Leon had the best mission finishing luck of anyone Chris knew.  “Move!” Leon shouted and the full length of the rocket launcher came to view.
“Always a fucking rocket launcher.”  Chris took off in a sprint back towards Leon and jumped forward right before the rocket impacted with the creature.  The blast sent him moving forward even faster.  
Leon barely caught him and stopped them both from going over the edge of the upper ramp.  “All that muscle is really fucking heavy.”  He left his head against the metal and caught his breath; for all his complaining, he didn’t push Chris’ body off and held the larger man a bit tighter against him.  “We have… maybe five minutes to get the fuck out of here.”

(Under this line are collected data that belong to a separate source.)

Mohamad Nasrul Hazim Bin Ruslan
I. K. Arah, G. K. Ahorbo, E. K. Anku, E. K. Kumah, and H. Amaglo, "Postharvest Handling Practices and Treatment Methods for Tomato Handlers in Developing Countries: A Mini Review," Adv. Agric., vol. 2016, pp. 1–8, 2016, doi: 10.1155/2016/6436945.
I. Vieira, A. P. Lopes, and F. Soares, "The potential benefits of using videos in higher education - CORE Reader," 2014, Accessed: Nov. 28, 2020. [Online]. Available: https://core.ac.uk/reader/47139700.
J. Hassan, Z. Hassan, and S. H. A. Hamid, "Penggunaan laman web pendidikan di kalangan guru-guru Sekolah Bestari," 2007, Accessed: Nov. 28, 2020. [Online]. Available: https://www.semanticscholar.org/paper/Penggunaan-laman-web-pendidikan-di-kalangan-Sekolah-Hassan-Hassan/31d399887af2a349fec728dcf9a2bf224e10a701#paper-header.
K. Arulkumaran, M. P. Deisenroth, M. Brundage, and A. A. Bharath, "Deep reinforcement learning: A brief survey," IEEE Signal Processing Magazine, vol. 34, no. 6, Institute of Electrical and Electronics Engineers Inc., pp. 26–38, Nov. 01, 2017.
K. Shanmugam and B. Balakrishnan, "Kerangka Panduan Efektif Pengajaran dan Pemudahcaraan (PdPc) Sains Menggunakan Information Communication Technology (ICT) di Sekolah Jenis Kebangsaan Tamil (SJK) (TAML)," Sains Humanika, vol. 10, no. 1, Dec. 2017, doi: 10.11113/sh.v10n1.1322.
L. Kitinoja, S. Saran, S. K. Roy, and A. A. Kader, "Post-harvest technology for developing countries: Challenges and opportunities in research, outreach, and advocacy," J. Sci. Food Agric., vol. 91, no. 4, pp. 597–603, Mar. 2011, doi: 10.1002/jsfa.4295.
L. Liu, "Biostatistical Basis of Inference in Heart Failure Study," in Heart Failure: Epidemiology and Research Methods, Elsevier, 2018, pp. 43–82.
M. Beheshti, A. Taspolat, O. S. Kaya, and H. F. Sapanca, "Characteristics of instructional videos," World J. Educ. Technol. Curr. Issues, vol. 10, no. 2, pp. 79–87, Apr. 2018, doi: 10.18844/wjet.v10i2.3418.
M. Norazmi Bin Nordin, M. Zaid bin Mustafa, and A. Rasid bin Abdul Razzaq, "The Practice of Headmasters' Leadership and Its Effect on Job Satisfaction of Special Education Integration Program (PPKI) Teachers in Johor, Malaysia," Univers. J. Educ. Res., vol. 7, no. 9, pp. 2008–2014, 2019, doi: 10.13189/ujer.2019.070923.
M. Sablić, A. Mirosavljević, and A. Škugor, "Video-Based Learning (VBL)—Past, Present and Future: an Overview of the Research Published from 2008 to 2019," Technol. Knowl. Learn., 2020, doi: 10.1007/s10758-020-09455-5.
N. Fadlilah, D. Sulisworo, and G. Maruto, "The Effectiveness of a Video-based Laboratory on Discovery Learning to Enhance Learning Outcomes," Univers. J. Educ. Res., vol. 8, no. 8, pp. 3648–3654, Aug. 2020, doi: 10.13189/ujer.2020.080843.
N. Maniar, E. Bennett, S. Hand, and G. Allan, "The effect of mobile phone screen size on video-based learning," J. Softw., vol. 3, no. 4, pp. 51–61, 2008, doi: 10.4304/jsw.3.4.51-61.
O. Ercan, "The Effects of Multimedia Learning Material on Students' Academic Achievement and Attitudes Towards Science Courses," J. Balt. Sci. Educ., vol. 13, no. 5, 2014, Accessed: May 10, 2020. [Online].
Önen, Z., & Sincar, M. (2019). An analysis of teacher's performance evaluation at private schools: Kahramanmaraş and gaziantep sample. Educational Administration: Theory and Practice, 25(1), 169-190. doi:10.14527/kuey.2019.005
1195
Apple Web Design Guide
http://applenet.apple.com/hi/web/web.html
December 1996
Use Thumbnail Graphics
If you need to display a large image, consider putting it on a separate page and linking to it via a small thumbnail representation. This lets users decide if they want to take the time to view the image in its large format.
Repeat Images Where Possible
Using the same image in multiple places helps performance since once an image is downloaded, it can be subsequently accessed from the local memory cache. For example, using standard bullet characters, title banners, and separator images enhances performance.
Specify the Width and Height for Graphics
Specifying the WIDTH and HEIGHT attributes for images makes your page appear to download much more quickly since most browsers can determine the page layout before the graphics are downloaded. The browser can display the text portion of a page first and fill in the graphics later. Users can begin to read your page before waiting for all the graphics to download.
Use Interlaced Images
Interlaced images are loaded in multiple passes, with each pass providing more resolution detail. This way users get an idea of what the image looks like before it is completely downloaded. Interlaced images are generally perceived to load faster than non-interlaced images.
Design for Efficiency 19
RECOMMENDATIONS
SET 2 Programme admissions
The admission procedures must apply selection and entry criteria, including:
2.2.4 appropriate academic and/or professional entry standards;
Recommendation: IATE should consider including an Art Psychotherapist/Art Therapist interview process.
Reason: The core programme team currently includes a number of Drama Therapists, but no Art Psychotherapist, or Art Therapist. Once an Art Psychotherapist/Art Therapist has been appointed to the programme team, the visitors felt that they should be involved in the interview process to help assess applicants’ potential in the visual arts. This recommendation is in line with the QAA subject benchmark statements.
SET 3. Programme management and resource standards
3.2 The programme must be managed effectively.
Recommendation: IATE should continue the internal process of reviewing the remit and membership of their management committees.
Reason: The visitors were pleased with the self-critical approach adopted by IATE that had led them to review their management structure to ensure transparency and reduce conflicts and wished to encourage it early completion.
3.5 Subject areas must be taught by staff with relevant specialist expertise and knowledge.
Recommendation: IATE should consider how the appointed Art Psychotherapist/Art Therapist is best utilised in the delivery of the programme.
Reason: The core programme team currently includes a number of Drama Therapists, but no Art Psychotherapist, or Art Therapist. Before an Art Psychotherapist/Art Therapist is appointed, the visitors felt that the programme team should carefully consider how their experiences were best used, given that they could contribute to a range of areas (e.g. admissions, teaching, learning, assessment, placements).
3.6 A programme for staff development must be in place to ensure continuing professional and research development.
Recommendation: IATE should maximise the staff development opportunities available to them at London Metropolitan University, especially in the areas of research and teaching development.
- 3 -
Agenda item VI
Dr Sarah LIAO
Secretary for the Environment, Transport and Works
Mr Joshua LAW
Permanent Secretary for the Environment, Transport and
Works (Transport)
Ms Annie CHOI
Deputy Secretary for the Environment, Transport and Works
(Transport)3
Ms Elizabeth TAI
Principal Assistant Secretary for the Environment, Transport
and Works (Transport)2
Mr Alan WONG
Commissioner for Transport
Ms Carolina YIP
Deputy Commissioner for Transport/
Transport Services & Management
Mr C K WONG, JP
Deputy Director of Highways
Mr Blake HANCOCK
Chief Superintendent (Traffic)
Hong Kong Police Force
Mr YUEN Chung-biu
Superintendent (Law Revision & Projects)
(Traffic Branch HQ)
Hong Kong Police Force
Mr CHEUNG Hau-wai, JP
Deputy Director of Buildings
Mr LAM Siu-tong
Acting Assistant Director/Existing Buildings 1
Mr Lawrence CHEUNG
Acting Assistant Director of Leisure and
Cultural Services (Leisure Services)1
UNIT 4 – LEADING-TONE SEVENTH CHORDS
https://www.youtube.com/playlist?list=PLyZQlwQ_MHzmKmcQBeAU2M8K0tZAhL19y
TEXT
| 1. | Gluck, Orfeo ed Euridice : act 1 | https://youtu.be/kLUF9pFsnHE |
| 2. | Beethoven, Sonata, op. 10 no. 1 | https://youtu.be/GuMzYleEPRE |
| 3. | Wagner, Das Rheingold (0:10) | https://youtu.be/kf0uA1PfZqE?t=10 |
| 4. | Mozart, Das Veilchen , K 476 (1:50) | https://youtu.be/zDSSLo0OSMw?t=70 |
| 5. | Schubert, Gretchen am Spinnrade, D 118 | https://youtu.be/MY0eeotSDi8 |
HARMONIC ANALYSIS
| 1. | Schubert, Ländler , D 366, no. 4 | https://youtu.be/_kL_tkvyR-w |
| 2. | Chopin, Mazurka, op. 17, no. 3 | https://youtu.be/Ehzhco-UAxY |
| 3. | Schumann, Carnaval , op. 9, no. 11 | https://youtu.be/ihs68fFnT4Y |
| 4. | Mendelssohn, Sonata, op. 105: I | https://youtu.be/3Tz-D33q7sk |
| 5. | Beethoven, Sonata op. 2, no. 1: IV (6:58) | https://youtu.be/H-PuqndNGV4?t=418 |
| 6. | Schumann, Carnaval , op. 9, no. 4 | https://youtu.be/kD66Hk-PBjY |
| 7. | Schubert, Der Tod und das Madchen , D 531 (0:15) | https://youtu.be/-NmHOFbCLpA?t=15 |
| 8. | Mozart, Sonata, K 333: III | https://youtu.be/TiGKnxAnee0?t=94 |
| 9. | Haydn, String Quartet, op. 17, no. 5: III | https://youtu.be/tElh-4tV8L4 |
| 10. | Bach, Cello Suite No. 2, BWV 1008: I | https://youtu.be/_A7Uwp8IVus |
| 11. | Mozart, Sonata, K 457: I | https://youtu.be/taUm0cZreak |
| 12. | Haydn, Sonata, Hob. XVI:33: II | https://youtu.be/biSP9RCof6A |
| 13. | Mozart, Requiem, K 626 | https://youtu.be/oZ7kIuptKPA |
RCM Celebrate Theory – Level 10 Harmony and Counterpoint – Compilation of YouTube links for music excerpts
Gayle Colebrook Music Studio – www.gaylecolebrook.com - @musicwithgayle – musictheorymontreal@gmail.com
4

Chris nodded.  “Thanks for the save.”
“Would’ve been here sooner but I got delayed by that asshole.”  Leon almost laughed, a sound that ended up being more of a relieved exhale than anything else.  “Security terminals said the prison level was on lockdown with a system-wide extermination and the countdown was set to five minutes so…”  
Chris did laugh.  “So all that panic was because you were trying to save me?”
The panic left some residual anxiety that managed in a response that was more curt than Leon had intended. “I told you, he held me up already and I didn’t know how much ti-”
Chris’ mouth was against Leon’s and effectively cut his explanation off.  
Structural integrity compromised.  Strategic detonation commencing in t-minus four minutes.
Chris growled as he stood up and immediately helped Leon to his feet.  “Thought you said five minutes.”
Leon shrugged and the two of them ran towards the exit.  “We can panic together about how the fuck we’re getting out of here, okay?”
“The couple that panics together dies together.”
“Fuck you, we aren’t dying.”  He was down the ladder and heading towards the prison entrance before Chris’ boots hit the main level floor.  “I just busted my ass saving you.  I’m getting railed tonight, by you specifically, so move your ass, Captain.”